(Your task): Your answer should consist of every line from the records that holds the string "درباره".

(Provided data):
++++++++++++++++++++

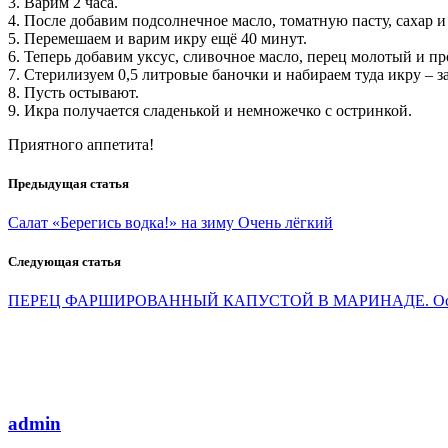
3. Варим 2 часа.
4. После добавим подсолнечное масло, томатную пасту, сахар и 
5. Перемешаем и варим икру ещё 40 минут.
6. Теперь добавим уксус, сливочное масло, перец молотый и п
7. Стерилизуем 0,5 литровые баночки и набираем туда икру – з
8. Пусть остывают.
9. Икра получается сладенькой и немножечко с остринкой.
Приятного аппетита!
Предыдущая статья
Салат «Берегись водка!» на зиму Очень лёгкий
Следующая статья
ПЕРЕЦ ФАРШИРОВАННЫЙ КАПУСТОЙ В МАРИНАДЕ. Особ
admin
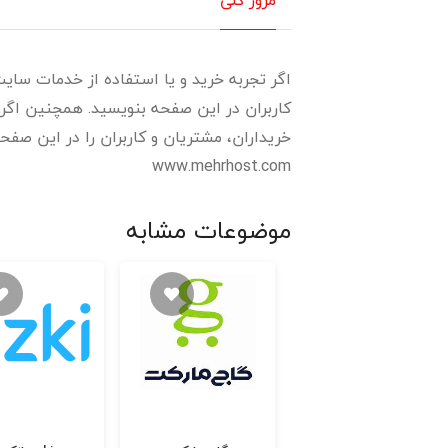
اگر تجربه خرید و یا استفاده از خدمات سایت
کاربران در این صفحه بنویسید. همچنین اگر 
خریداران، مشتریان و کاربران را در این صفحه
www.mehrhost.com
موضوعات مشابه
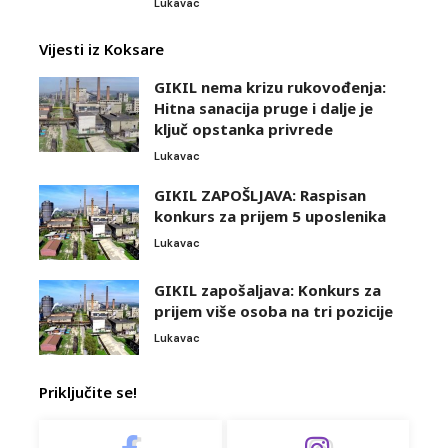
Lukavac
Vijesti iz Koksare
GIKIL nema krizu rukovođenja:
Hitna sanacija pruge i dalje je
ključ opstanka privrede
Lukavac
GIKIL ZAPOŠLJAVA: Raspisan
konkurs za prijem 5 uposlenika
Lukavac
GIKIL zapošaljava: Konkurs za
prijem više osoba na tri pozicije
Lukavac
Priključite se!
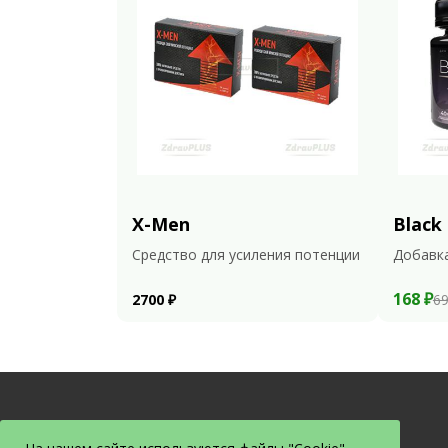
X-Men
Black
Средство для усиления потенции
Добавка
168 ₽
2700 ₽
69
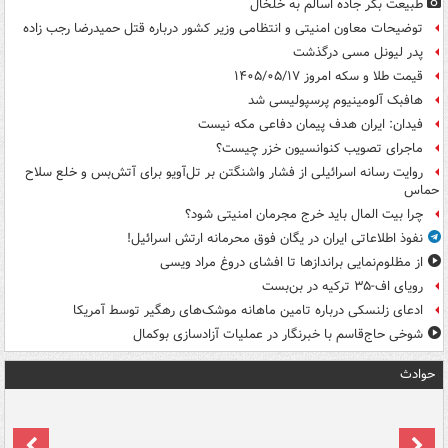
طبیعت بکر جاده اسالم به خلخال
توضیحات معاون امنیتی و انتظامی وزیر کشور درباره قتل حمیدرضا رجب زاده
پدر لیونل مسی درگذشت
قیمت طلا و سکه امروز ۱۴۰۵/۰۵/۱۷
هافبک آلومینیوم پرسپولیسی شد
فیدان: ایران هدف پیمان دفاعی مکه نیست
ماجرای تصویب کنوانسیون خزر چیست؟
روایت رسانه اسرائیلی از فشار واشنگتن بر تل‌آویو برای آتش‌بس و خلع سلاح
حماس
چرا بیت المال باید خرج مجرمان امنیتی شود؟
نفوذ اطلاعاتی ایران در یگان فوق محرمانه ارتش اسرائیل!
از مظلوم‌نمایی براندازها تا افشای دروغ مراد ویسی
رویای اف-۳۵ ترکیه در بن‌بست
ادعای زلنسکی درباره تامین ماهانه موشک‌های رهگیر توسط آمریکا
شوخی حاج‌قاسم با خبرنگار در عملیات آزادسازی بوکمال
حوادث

++++++++++++++++++++

(Answer section):
توضیحات معاون امنیتی و انتظامی وزیر کشور درباره قتل حمیدرضا رجب زاده
ادعای زلنسکی درباره تامین ماهانه موشک‌های رهگیر توسط آمریکا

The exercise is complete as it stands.